Task directions. Start the copy at the line containing "decorative bowl: none" and run it through the last line of the records. Repeat each line exactly; omit pictures.

Input data.
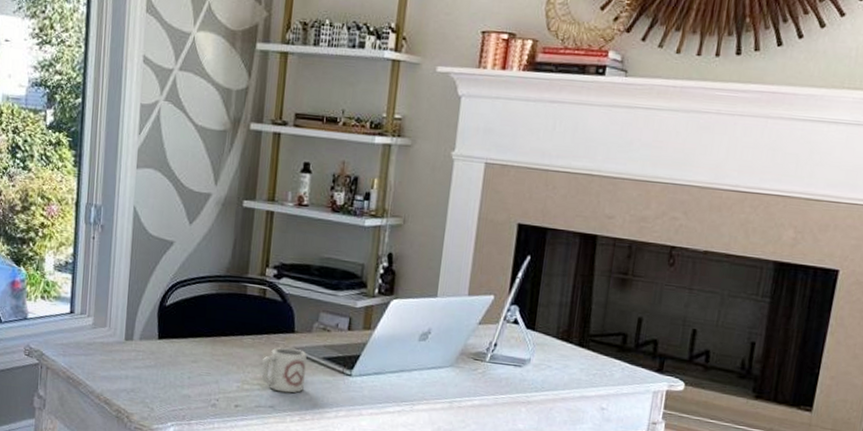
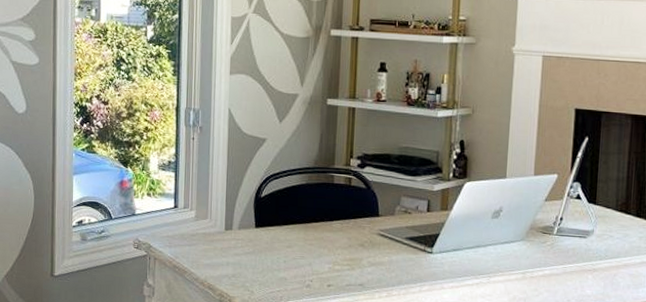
cup: present [261,347,307,393] -> none [350,230,391,272]

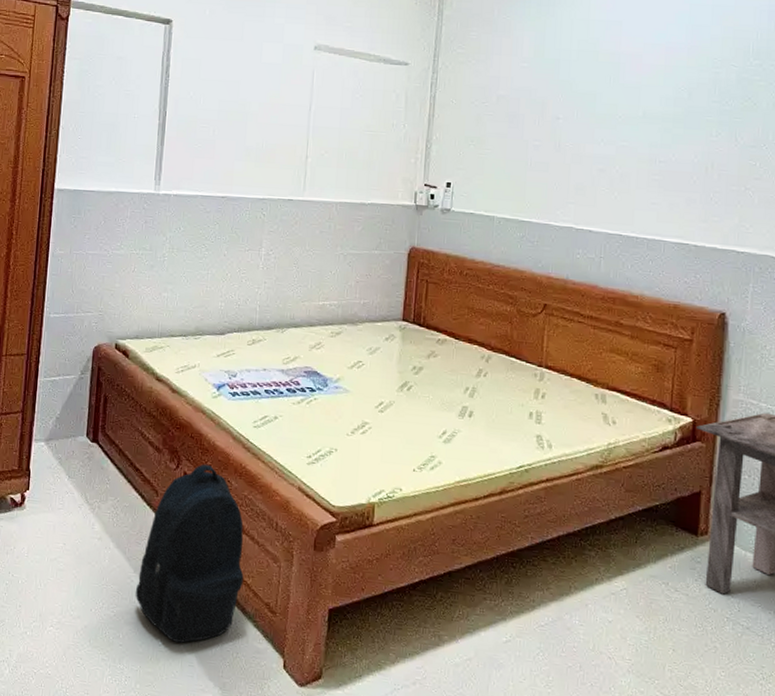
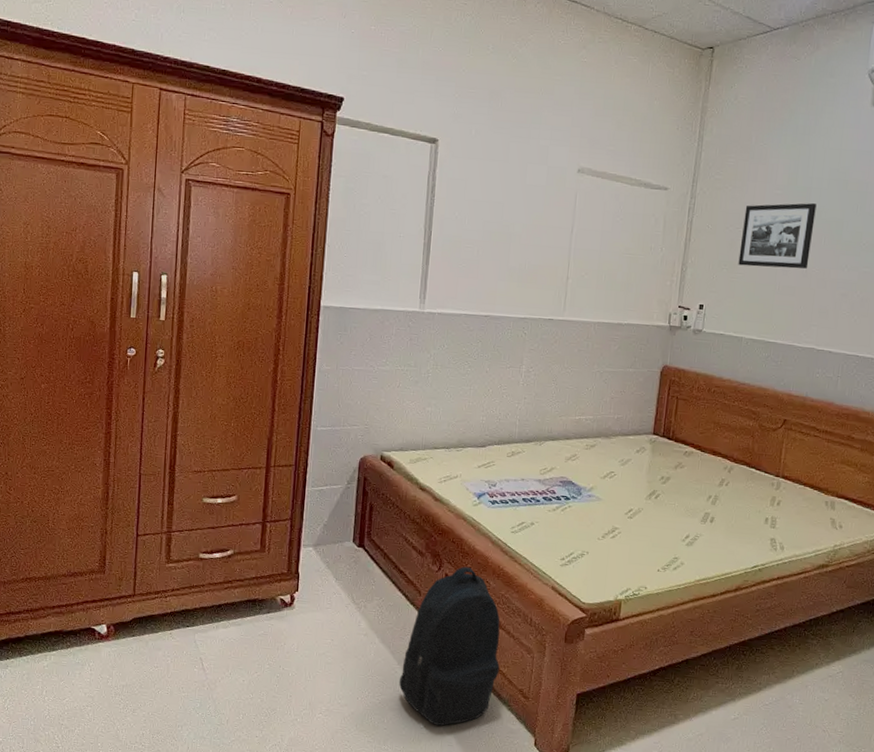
picture frame: none [486,75,566,144] -> present [738,203,817,269]

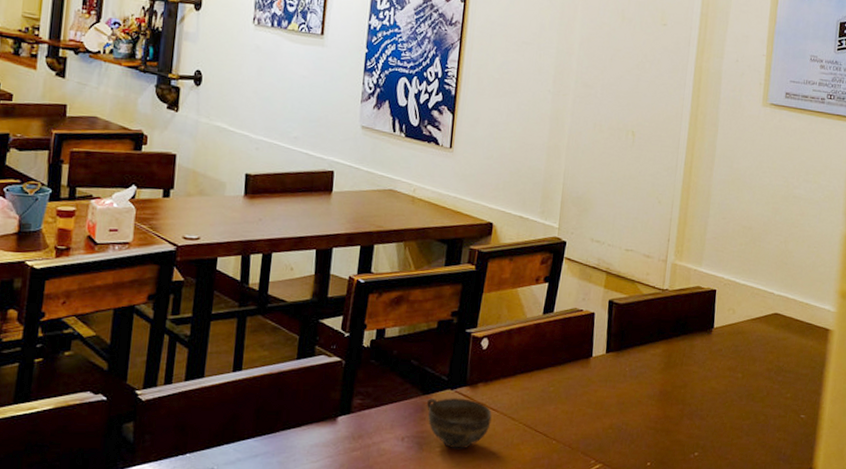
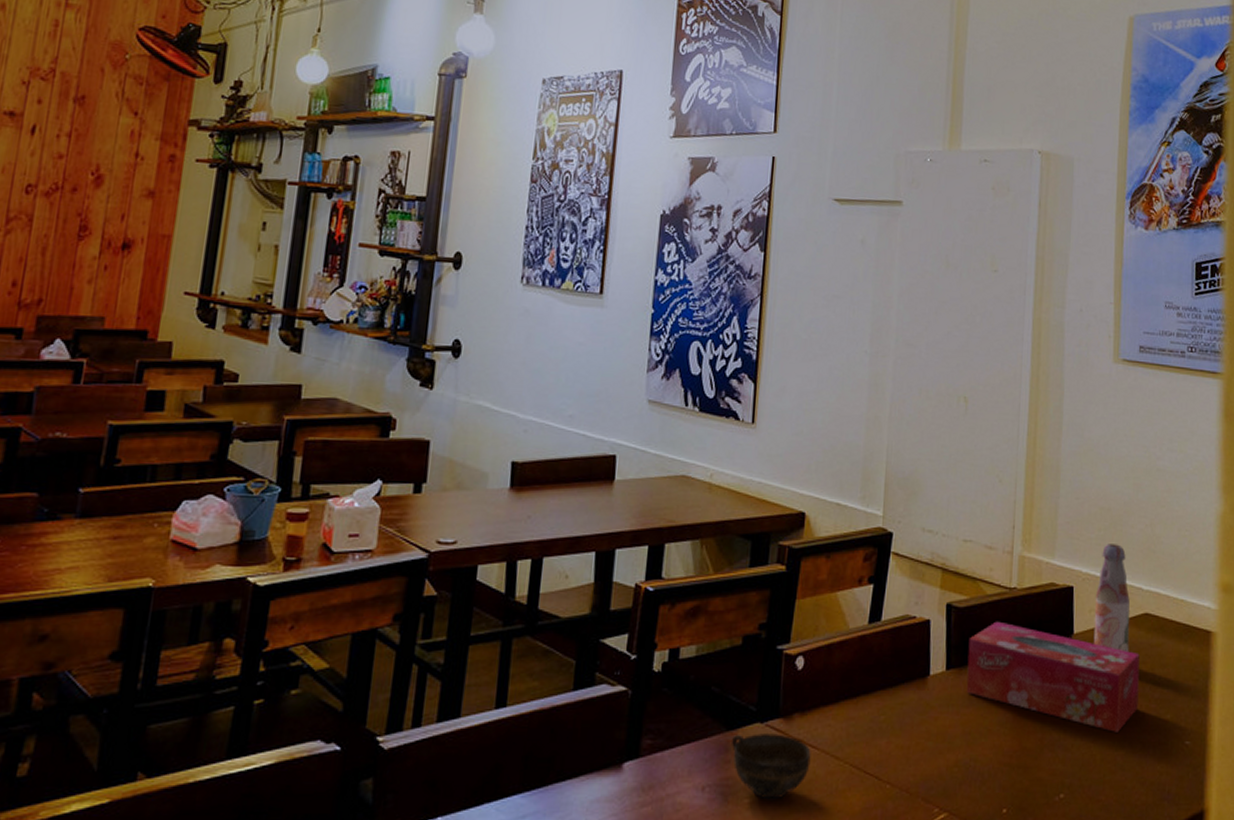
tissue box: none [622,315,768,406] -> present [966,621,1140,732]
bottle: none [730,256,763,344] -> present [1093,544,1130,653]

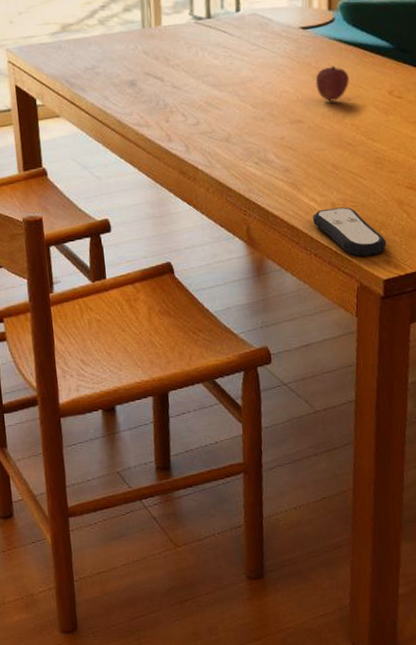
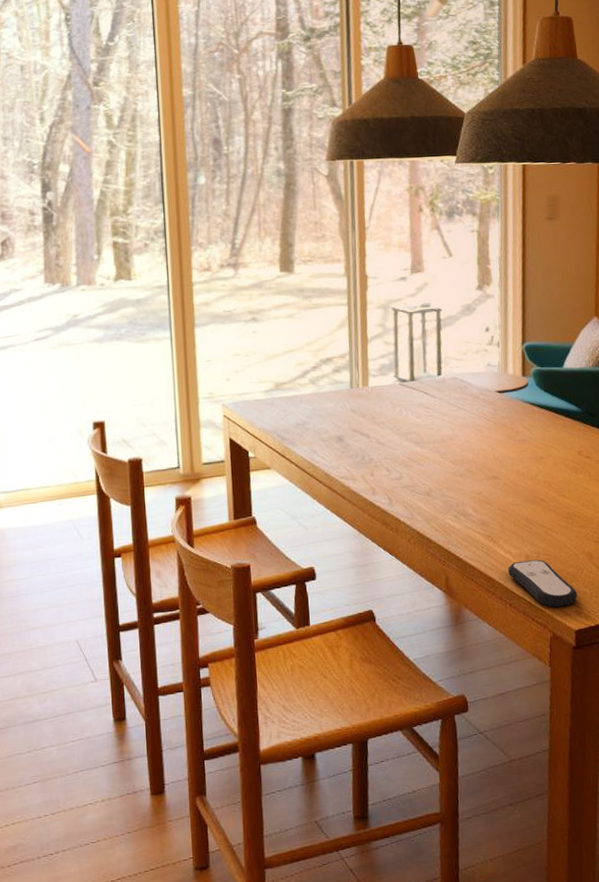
fruit: present [315,66,349,102] -> none [510,427,542,460]

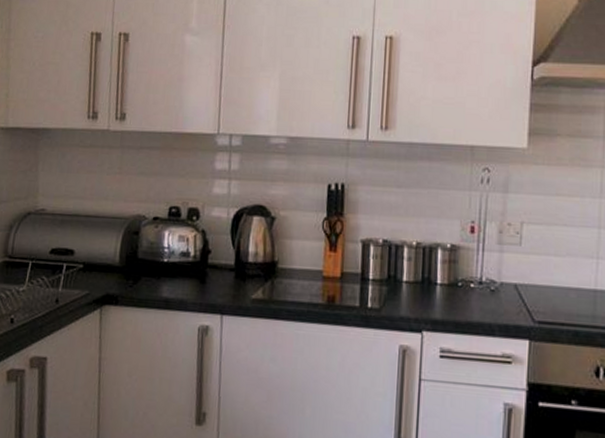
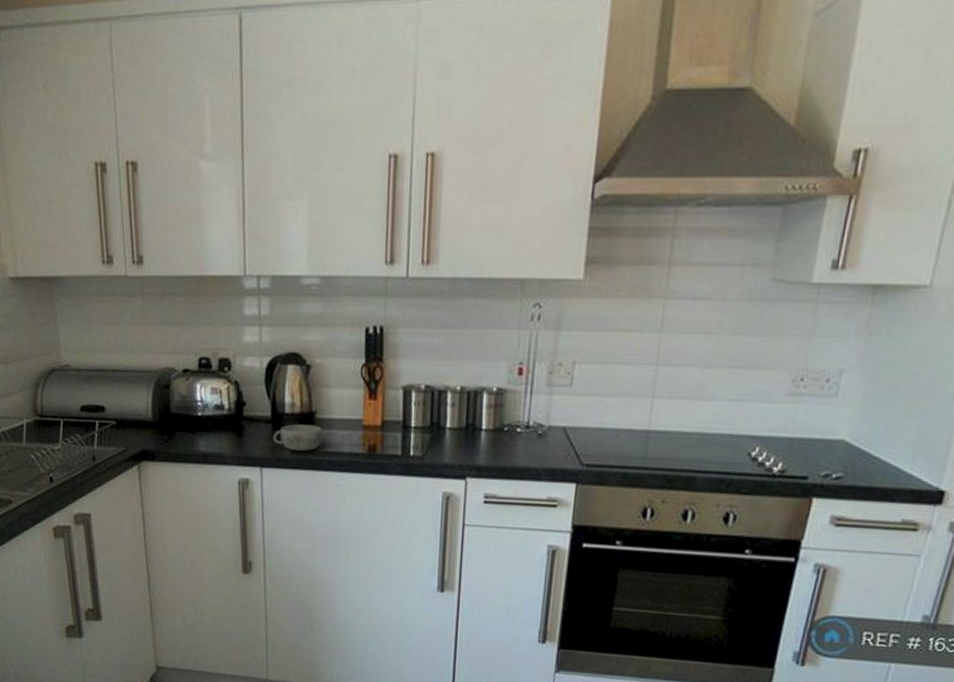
decorative bowl: none [234,273,284,300] -> present [272,424,323,452]

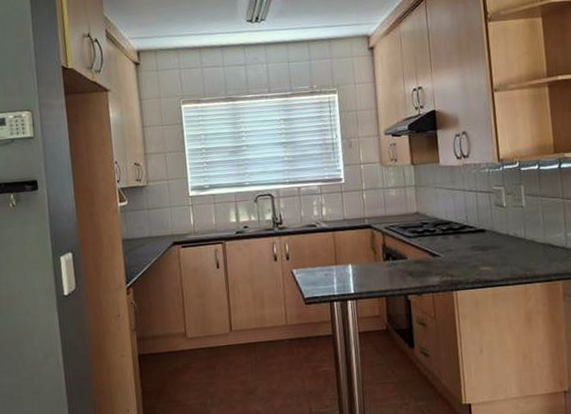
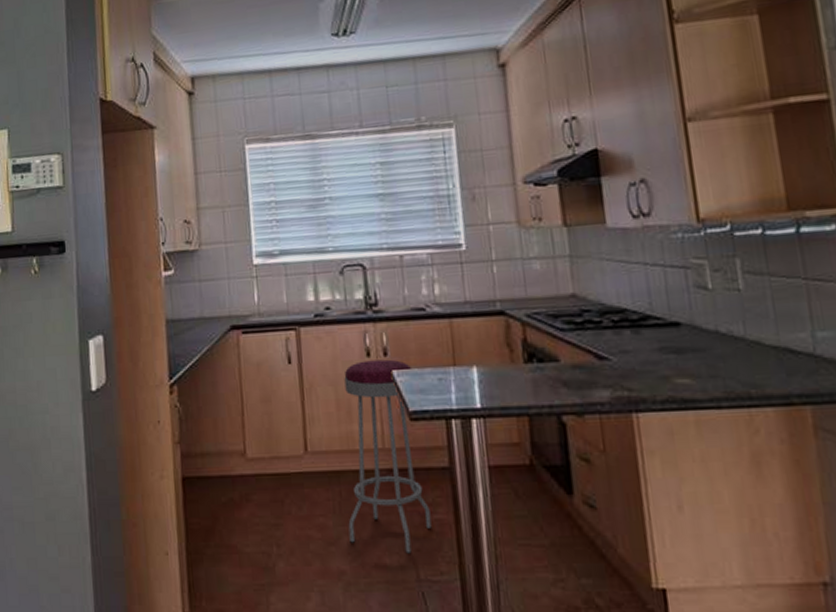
bar stool: none [258,262,320,396] -> present [344,359,432,554]

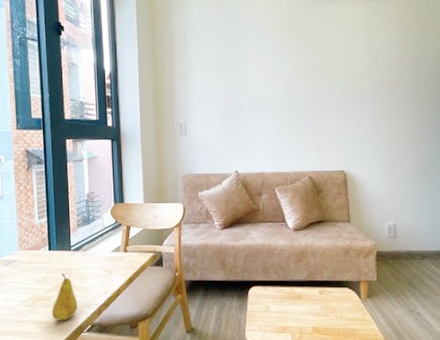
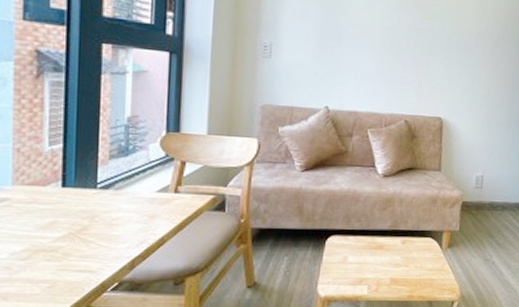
fruit: present [51,273,78,321] -> none [59,217,102,278]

Expected output.
decorative bowl: none [234,273,284,300] -> present [272,424,323,452]

bar stool: none [258,262,320,396] -> present [344,359,432,554]

fruit: present [51,273,78,321] -> none [59,217,102,278]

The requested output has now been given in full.